Bodie came into my life as a Mickaboo foster bird. I was at work in Emeryville in October 2007 when a Mickaboo e-mail came out saying that a budgie with a really bad case of face mites needed to be picked up from a surrenderer out in Danville. The surrenderer had saved Bodie from her owner who had decided that she no longer wanted budgies but wanted cockatiels instead. She had given Bodie's budgie friend away and was going to "set free" the disfigured budgie that nobody wanted. Her rescuer called her Crusty and had had her for six weeks without taking her to a vet. Her little tortured face reminded me of the boy in the movie Mask. I had a hard time waiting the 36 hours until I could take Bodie to her vet appointment.
Bodie, once treated, healed quickly from the face mites. Along the way, she gained a budgie companion named Princess Bitsy Schoolgirl, became egg bound and was hospitalized for a week and has had a cancerous tumor removed twice from the edge of her right wing. She also chewed balsa wood like a tiny yellow beaver, enjoyed budgie videos on YouTube and foraged with gusto for her food through piles of foot toys that I put in her dishes.
Below are pictures of Bodie with her friends Princess and Tookie. (Princess died 11/12/09 from "multiple organ failure, cause unknown". She went blind while she was at the vet but she died peacefully at home- eating up until lights out the night before she died.)

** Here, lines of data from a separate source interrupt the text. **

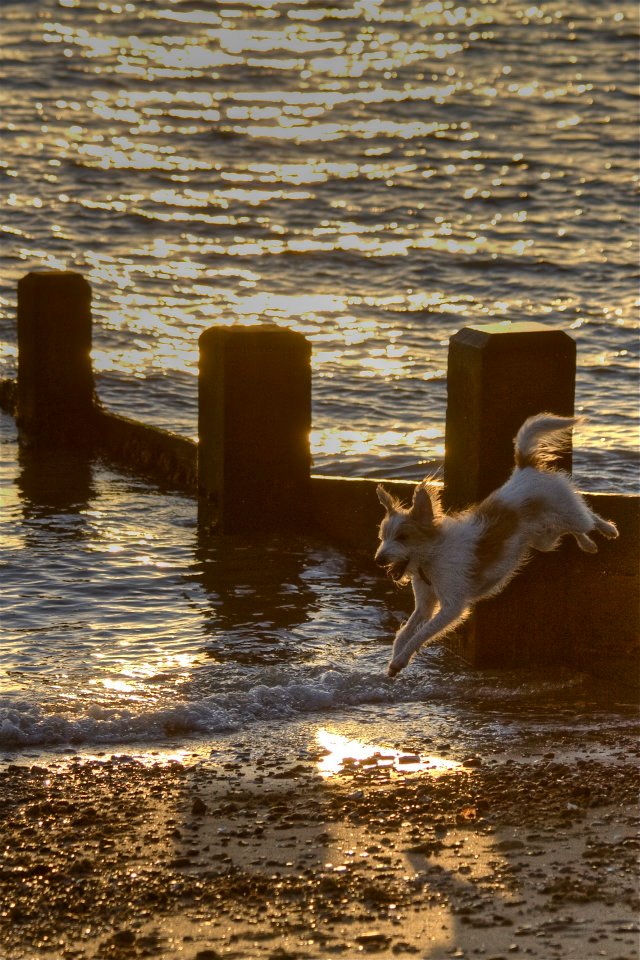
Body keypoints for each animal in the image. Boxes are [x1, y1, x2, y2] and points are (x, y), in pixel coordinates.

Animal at [378, 416, 616, 680]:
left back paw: (607, 529)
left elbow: (420, 634)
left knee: (587, 517)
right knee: (567, 530)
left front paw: (401, 659)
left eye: (403, 537)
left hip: (565, 511)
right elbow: (405, 632)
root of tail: (525, 468)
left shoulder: (452, 608)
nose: (379, 559)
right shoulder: (425, 606)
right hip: (543, 539)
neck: (432, 558)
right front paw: (395, 659)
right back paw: (588, 543)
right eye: (383, 537)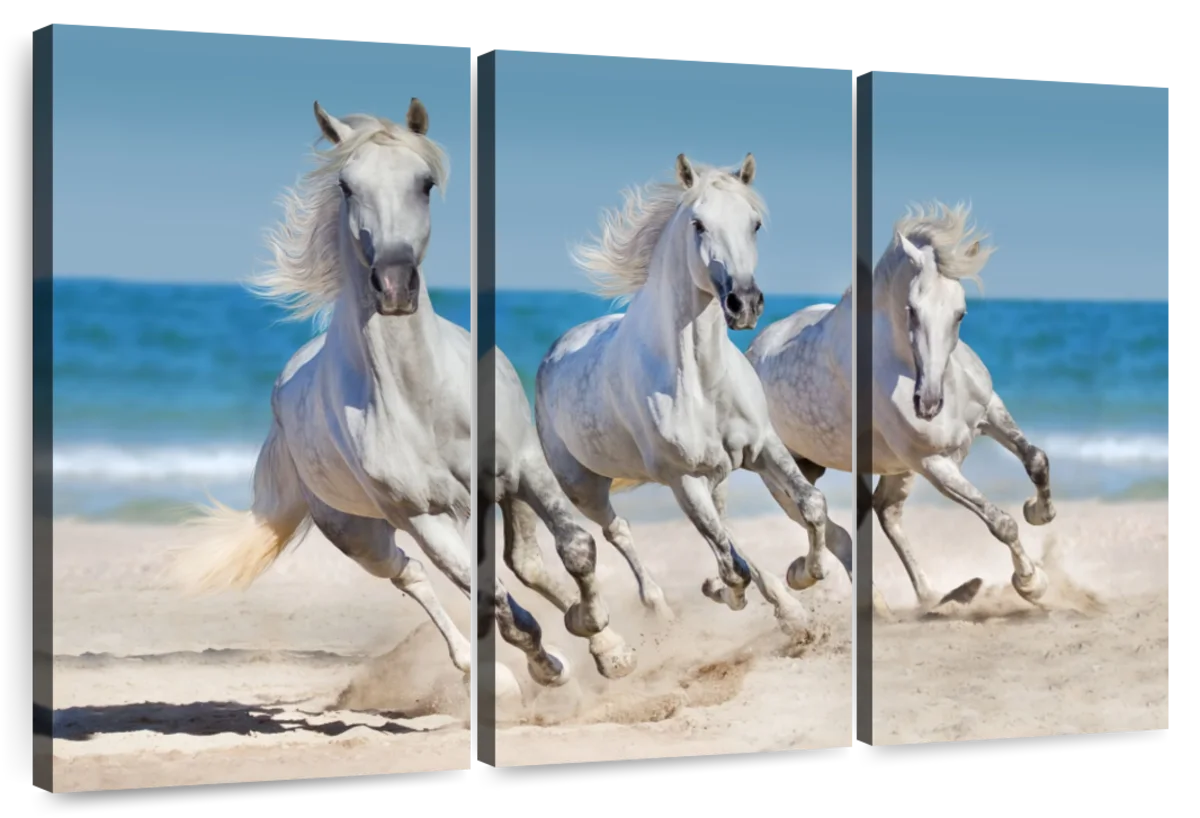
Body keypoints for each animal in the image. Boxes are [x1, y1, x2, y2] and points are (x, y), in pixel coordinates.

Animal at [165, 99, 572, 695]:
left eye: (425, 183)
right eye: (346, 185)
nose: (395, 284)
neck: (425, 400)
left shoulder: (520, 468)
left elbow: (562, 552)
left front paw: (610, 645)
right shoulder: (425, 517)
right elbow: (496, 598)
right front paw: (549, 664)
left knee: (507, 567)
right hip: (360, 535)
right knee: (411, 575)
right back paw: (485, 671)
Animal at [534, 153, 844, 639]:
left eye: (755, 223)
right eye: (698, 224)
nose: (744, 303)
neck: (701, 380)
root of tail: (555, 350)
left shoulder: (764, 447)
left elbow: (810, 505)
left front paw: (802, 575)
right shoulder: (682, 478)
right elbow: (732, 565)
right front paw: (739, 592)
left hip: (715, 475)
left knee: (722, 529)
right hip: (584, 487)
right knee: (619, 531)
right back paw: (658, 606)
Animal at [746, 202, 1055, 614]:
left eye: (960, 313)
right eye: (911, 310)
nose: (928, 404)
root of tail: (753, 350)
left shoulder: (990, 412)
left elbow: (1035, 459)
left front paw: (1039, 512)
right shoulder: (932, 462)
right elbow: (999, 521)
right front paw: (1031, 583)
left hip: (882, 467)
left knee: (885, 511)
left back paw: (932, 596)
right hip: (782, 472)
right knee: (829, 526)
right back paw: (819, 581)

I know that I'm not supposed to attribute emotions and should only report behaviors but I don't know how not to say that Tookie misses Bodie a lot. He has been angry, restless, loud and hostile ever since I lost her. It's not like they were that close... Bodie was like the pesky little sister that Tookie never wanted- always following Tookie around and copying whatever Tookie did. I had to watch them like a hawk to make sure they didn't get into an argument. But I can see now how important Bodie had become to Tookie.
Bodie- come home, Honey.
Three days after she was lost, I got a call from a little boy who found her and had her in a box but then she got out of the house while he was away at school. I got a call this morning from a young lady who said she had found her and the details sounded right but when I got there the address didn't exist and the phone number was wrong. I'm surprised I haven't gotten more crank calls- with my number and wide-open heart plastered all over.
If you think you know where in San Francisco Bodie is, please contact me at AdoptKings@gmail.com. If you find a stray bird, please help it. If you have a pet bird- beware. There are so many ways to lose them.
3 Comments:
Elizabeth, if ever a post could bring Bodie home, it's this one. The sentiment, sorrow and love infused in this tribute to your missing baby ought to be powerful enough to draw her home -- if there were any cosmic justice. It's impossible to read dry-eyed. I am so very sorry about Bodie. So sorry. I refuse to give up hope that she'll come home. My heart goes out to you as you navigate these days without her. May some incredible wind of good fortune nudge her back into your life.
Oh Elizabeth, I hope you find her!! What a sad post this is.